Copy the data below exactly, but not the pictures it contains.
- Opening Delimiter -
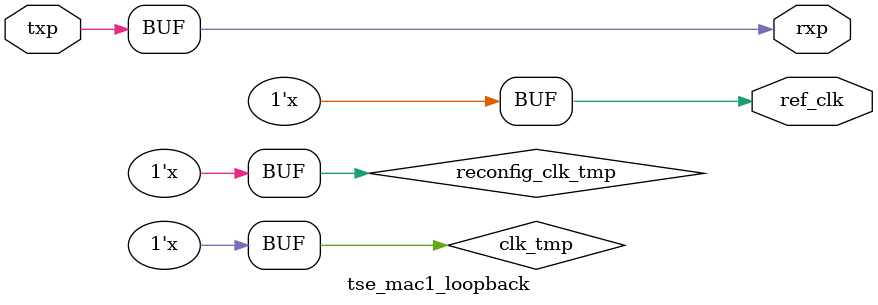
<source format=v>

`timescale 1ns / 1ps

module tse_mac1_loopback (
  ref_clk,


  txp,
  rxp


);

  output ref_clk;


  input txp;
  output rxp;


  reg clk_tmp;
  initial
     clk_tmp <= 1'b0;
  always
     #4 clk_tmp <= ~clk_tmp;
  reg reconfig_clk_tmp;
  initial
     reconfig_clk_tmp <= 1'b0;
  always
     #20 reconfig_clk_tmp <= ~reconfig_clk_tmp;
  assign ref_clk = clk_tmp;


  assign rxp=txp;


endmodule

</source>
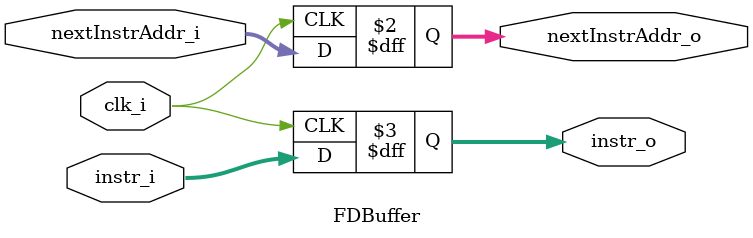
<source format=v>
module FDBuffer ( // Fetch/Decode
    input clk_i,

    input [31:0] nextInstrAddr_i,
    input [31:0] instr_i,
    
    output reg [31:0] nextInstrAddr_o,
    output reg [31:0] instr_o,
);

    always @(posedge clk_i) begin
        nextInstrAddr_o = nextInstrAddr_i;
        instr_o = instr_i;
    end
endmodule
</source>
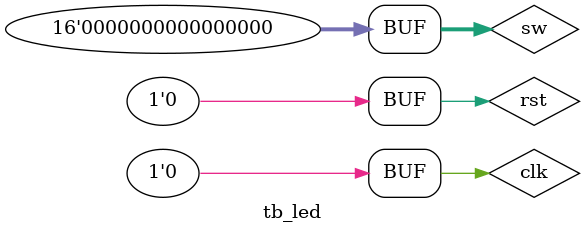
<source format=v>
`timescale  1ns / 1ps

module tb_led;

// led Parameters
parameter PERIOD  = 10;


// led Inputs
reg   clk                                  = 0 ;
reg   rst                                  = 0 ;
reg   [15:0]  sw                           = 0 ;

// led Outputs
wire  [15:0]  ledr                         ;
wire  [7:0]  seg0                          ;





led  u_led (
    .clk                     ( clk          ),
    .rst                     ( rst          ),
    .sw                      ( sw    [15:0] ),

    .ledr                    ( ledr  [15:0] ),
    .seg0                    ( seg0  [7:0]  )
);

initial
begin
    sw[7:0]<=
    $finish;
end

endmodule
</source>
- Closing Delimiter -
→ EXPECTED OUTPUT:
<source format=v>

`timescale 1ns / 1ps

module tse_mac1_loopback (
  ref_clk,


  txp,
  rxp


);

  output ref_clk;


  input txp;
  output rxp;


  reg clk_tmp;
  initial
     clk_tmp <= 1'b0;
  always
     #4 clk_tmp <= ~clk_tmp;
  reg reconfig_clk_tmp;
  initial
     reconfig_clk_tmp <= 1'b0;
  always
     #20 reconfig_clk_tmp <= ~reconfig_clk_tmp;
  assign ref_clk = clk_tmp;


  assign rxp=txp;


endmodule

</source>
<source format=v>
module FDBuffer ( // Fetch/Decode
    input clk_i,

    input [31:0] nextInstrAddr_i,
    input [31:0] instr_i,
    
    output reg [31:0] nextInstrAddr_o,
    output reg [31:0] instr_o,
);

    always @(posedge clk_i) begin
        nextInstrAddr_o = nextInstrAddr_i;
        instr_o = instr_i;
    end
endmodule
</source>
<source format=v>
`timescale  1ns / 1ps

module tb_led;

// led Parameters
parameter PERIOD  = 10;


// led Inputs
reg   clk                                  = 0 ;
reg   rst                                  = 0 ;
reg   [15:0]  sw                           = 0 ;

// led Outputs
wire  [15:0]  ledr                         ;
wire  [7:0]  seg0                          ;





led  u_led (
    .clk                     ( clk          ),
    .rst                     ( rst          ),
    .sw                      ( sw    [15:0] ),

    .ledr                    ( ledr  [15:0] ),
    .seg0                    ( seg0  [7:0]  )
);

initial
begin
    sw[7:0]<=
    $finish;
end

endmodule
</source>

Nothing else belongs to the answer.